Stored dataset items
★ ★ ★ ★ ★
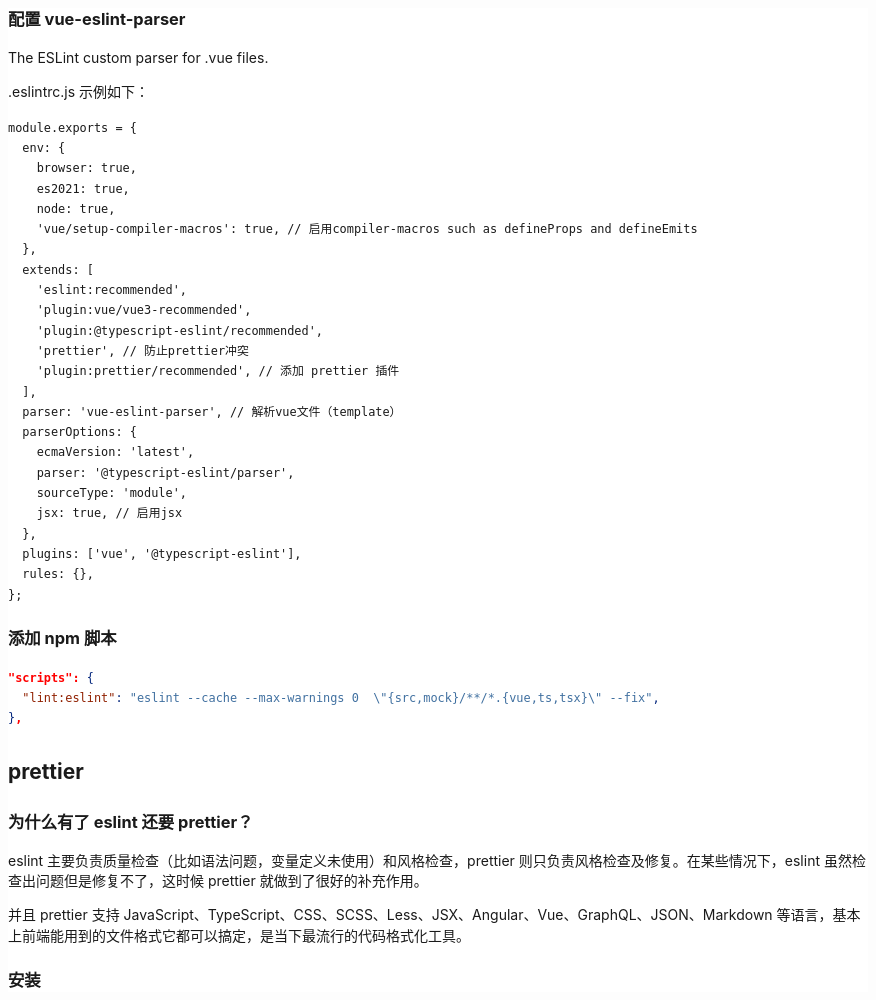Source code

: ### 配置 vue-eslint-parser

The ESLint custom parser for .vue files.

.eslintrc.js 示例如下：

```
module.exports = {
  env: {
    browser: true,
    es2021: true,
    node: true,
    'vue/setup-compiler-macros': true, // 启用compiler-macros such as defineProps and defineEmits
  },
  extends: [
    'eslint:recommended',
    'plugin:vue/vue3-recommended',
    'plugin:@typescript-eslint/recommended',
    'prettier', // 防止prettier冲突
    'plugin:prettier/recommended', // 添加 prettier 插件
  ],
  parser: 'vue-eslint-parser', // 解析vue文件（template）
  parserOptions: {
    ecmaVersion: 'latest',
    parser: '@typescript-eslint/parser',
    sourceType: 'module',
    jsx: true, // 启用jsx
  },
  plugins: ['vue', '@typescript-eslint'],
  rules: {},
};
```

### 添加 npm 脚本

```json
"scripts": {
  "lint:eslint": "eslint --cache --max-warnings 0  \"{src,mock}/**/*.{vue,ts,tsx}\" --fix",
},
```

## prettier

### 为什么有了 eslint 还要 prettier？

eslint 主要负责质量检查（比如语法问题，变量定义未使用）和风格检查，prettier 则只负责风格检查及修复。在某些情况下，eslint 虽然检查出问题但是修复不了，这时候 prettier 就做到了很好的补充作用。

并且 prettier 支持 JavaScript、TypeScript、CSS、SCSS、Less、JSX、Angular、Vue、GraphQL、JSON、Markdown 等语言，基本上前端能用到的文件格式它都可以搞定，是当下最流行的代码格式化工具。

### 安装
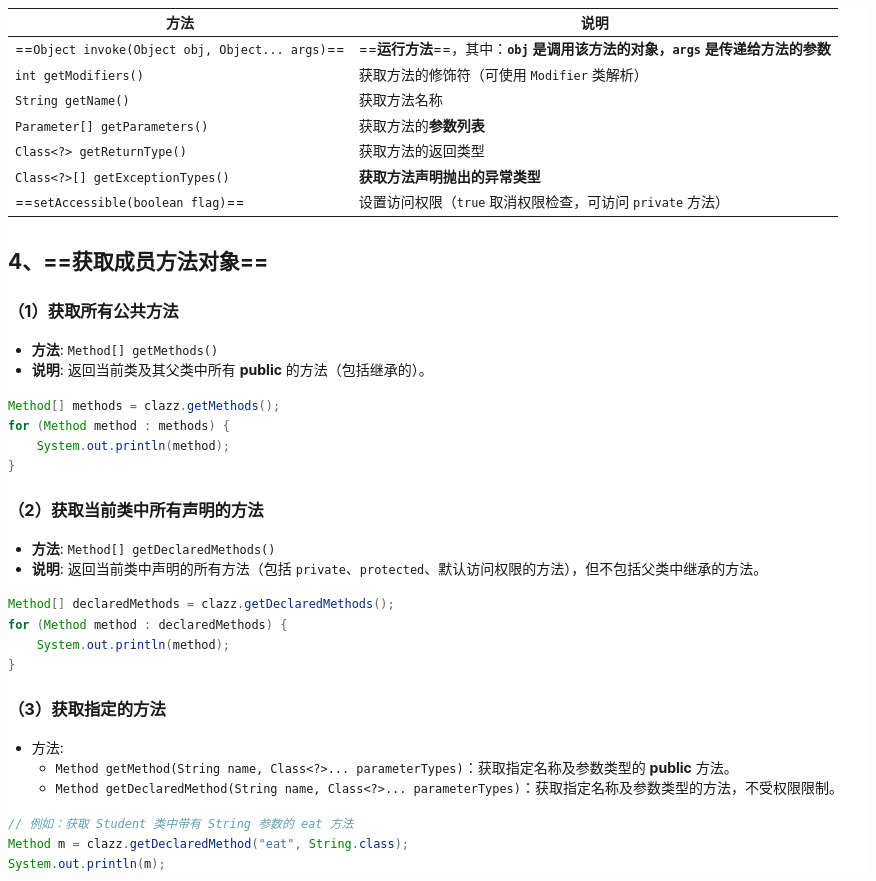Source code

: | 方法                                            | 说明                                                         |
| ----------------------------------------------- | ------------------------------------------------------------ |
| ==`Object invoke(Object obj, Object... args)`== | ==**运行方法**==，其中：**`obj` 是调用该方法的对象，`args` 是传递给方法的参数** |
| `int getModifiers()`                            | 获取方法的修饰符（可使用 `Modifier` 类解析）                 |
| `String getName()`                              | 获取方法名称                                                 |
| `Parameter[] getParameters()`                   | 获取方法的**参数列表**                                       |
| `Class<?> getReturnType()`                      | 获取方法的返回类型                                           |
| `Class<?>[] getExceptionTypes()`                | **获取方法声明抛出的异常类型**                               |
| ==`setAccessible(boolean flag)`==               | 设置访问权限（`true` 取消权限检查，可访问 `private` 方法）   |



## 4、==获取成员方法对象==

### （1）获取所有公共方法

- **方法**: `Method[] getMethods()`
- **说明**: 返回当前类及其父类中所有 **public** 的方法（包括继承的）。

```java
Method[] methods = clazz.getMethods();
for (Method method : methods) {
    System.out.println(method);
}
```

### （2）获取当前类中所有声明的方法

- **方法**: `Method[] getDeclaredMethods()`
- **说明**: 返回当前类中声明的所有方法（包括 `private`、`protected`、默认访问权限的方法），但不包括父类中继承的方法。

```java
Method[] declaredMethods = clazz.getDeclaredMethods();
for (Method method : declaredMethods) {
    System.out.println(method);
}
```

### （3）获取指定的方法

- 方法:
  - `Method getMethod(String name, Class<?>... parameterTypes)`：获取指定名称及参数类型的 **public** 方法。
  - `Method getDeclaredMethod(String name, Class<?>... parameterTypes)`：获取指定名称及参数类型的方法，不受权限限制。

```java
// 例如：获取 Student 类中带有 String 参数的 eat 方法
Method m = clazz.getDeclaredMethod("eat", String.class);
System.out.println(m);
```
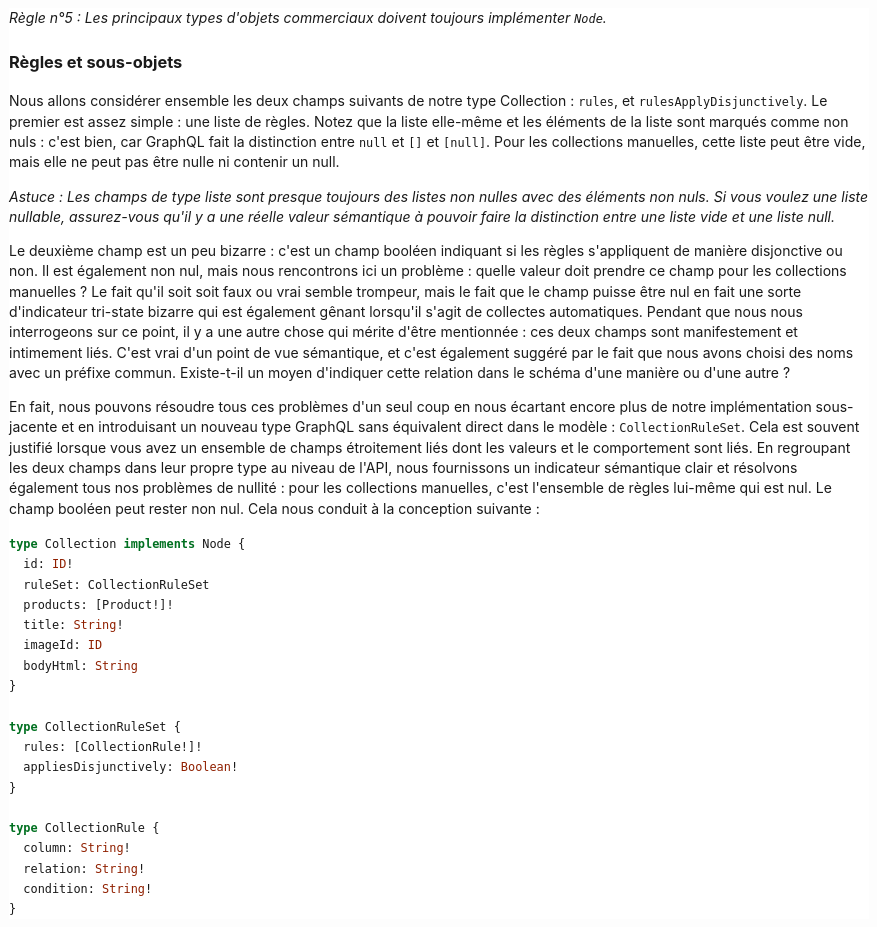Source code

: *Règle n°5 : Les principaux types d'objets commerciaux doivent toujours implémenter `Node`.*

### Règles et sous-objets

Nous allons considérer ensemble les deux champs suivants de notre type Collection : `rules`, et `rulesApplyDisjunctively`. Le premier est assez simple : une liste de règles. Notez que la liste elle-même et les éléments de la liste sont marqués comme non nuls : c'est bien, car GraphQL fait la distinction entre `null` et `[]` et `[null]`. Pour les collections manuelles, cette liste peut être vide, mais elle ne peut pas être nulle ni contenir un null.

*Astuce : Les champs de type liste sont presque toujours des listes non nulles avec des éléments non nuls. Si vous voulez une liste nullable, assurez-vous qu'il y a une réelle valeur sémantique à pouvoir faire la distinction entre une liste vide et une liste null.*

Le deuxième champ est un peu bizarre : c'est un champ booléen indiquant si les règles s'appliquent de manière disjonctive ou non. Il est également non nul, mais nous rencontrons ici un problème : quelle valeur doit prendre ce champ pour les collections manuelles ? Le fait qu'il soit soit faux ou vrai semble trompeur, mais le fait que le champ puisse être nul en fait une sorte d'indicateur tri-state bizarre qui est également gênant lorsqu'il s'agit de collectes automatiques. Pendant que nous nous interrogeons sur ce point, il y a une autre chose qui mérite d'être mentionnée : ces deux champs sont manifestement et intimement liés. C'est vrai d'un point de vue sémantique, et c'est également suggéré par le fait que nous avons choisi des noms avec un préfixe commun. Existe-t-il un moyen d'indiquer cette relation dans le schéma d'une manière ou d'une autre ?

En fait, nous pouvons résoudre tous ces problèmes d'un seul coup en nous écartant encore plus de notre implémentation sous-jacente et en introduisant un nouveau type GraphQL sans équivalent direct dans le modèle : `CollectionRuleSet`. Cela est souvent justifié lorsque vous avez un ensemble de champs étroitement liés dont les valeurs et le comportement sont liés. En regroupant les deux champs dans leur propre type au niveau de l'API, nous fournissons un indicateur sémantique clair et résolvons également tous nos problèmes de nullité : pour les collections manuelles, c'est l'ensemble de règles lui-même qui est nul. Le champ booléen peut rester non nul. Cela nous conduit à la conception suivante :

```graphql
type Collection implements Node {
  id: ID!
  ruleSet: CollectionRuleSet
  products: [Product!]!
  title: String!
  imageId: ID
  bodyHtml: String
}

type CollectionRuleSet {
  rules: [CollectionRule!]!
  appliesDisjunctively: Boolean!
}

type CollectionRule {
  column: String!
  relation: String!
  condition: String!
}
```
★ ★ ★ ★ ★
* **Exercise requirements**:
Your answer should reproduce every line of the data verbatim and include no images.

* **Completed task**:
Source code

: ### 配置 vue-eslint-parser

The ESLint custom parser for .vue files.

.eslintrc.js 示例如下：

```
module.exports = {
  env: {
    browser: true,
    es2021: true,
    node: true,
    'vue/setup-compiler-macros': true, // 启用compiler-macros such as defineProps and defineEmits
  },
  extends: [
    'eslint:recommended',
    'plugin:vue/vue3-recommended',
    'plugin:@typescript-eslint/recommended',
    'prettier', // 防止prettier冲突
    'plugin:prettier/recommended', // 添加 prettier 插件
  ],
  parser: 'vue-eslint-parser', // 解析vue文件（template）
  parserOptions: {
    ecmaVersion: 'latest',
    parser: '@typescript-eslint/parser',
    sourceType: 'module',
    jsx: true, // 启用jsx
  },
  plugins: ['vue', '@typescript-eslint'],
  rules: {},
};
```

### 添加 npm 脚本

```json
"scripts": {
  "lint:eslint": "eslint --cache --max-warnings 0  \"{src,mock}/**/*.{vue,ts,tsx}\" --fix",
},
```

## prettier

### 为什么有了 eslint 还要 prettier？

eslint 主要负责质量检查（比如语法问题，变量定义未使用）和风格检查，prettier 则只负责风格检查及修复。在某些情况下，eslint 虽然检查出问题但是修复不了，这时候 prettier 就做到了很好的补充作用。

并且 prettier 支持 JavaScript、TypeScript、CSS、SCSS、Less、JSX、Angular、Vue、GraphQL、JSON、Markdown 等语言，基本上前端能用到的文件格式它都可以搞定，是当下最流行的代码格式化工具。

### 安装
Source code

: | 方法                                            | 说明                                                         |
| ----------------------------------------------- | ------------------------------------------------------------ |
| ==`Object invoke(Object obj, Object... args)`== | ==**运行方法**==，其中：**`obj` 是调用该方法的对象，`args` 是传递给方法的参数** |
| `int getModifiers()`                            | 获取方法的修饰符（可使用 `Modifier` 类解析）                 |
| `String getName()`                              | 获取方法名称                                                 |
| `Parameter[] getParameters()`                   | 获取方法的**参数列表**                                       |
| `Class<?> getReturnType()`                      | 获取方法的返回类型                                           |
| `Class<?>[] getExceptionTypes()`                | **获取方法声明抛出的异常类型**                               |
| ==`setAccessible(boolean flag)`==               | 设置访问权限（`true` 取消权限检查，可访问 `private` 方法）   |



## 4、==获取成员方法对象==

### （1）获取所有公共方法

- **方法**: `Method[] getMethods()`
- **说明**: 返回当前类及其父类中所有 **public** 的方法（包括继承的）。

```java
Method[] methods = clazz.getMethods();
for (Method method : methods) {
    System.out.println(method);
}
```

### （2）获取当前类中所有声明的方法

- **方法**: `Method[] getDeclaredMethods()`
- **说明**: 返回当前类中声明的所有方法（包括 `private`、`protected`、默认访问权限的方法），但不包括父类中继承的方法。

```java
Method[] declaredMethods = clazz.getDeclaredMethods();
for (Method method : declaredMethods) {
    System.out.println(method);
}
```

### （3）获取指定的方法

- 方法:
  - `Method getMethod(String name, Class<?>... parameterTypes)`：获取指定名称及参数类型的 **public** 方法。
  - `Method getDeclaredMethod(String name, Class<?>... parameterTypes)`：获取指定名称及参数类型的方法，不受权限限制。

```java
// 例如：获取 Student 类中带有 String 参数的 eat 方法
Method m = clazz.getDeclaredMethod("eat", String.class);
System.out.println(m);
```
Source code

: *Règle n°5 : Les principaux types d'objets commerciaux doivent toujours implémenter `Node`.*

### Règles et sous-objets

Nous allons considérer ensemble les deux champs suivants de notre type Collection : `rules`, et `rulesApplyDisjunctively`. Le premier est assez simple : une liste de règles. Notez que la liste elle-même et les éléments de la liste sont marqués comme non nuls : c'est bien, car GraphQL fait la distinction entre `null` et `[]` et `[null]`. Pour les collections manuelles, cette liste peut être vide, mais elle ne peut pas être nulle ni contenir un null.

*Astuce : Les champs de type liste sont presque toujours des listes non nulles avec des éléments non nuls. Si vous voulez une liste nullable, assurez-vous qu'il y a une réelle valeur sémantique à pouvoir faire la distinction entre une liste vide et une liste null.*

Le deuxième champ est un peu bizarre : c'est un champ booléen indiquant si les règles s'appliquent de manière disjonctive ou non. Il est également non nul, mais nous rencontrons ici un problème : quelle valeur doit prendre ce champ pour les collections manuelles ? Le fait qu'il soit soit faux ou vrai semble trompeur, mais le fait que le champ puisse être nul en fait une sorte d'indicateur tri-state bizarre qui est également gênant lorsqu'il s'agit de collectes automatiques. Pendant que nous nous interrogeons sur ce point, il y a une autre chose qui mérite d'être mentionnée : ces deux champs sont manifestement et intimement liés. C'est vrai d'un point de vue sémantique, et c'est également suggéré par le fait que nous avons choisi des noms avec un préfixe commun. Existe-t-il un moyen d'indiquer cette relation dans le schéma d'une manière ou d'une autre ?

En fait, nous pouvons résoudre tous ces problèmes d'un seul coup en nous écartant encore plus de notre implémentation sous-jacente et en introduisant un nouveau type GraphQL sans équivalent direct dans le modèle : `CollectionRuleSet`. Cela est souvent justifié lorsque vous avez un ensemble de champs étroitement liés dont les valeurs et le comportement sont liés. En regroupant les deux champs dans leur propre type au niveau de l'API, nous fournissons un indicateur sémantique clair et résolvons également tous nos problèmes de nullité : pour les collections manuelles, c'est l'ensemble de règles lui-même qui est nul. Le champ booléen peut rester non nul. Cela nous conduit à la conception suivante :

```graphql
type Collection implements Node {
  id: ID!
  ruleSet: CollectionRuleSet
  products: [Product!]!
  title: String!
  imageId: ID
  bodyHtml: String
}

type CollectionRuleSet {
  rules: [CollectionRule!]!
  appliesDisjunctively: Boolean!
}

type CollectionRule {
  column: String!
  relation: String!
  condition: String!
}
```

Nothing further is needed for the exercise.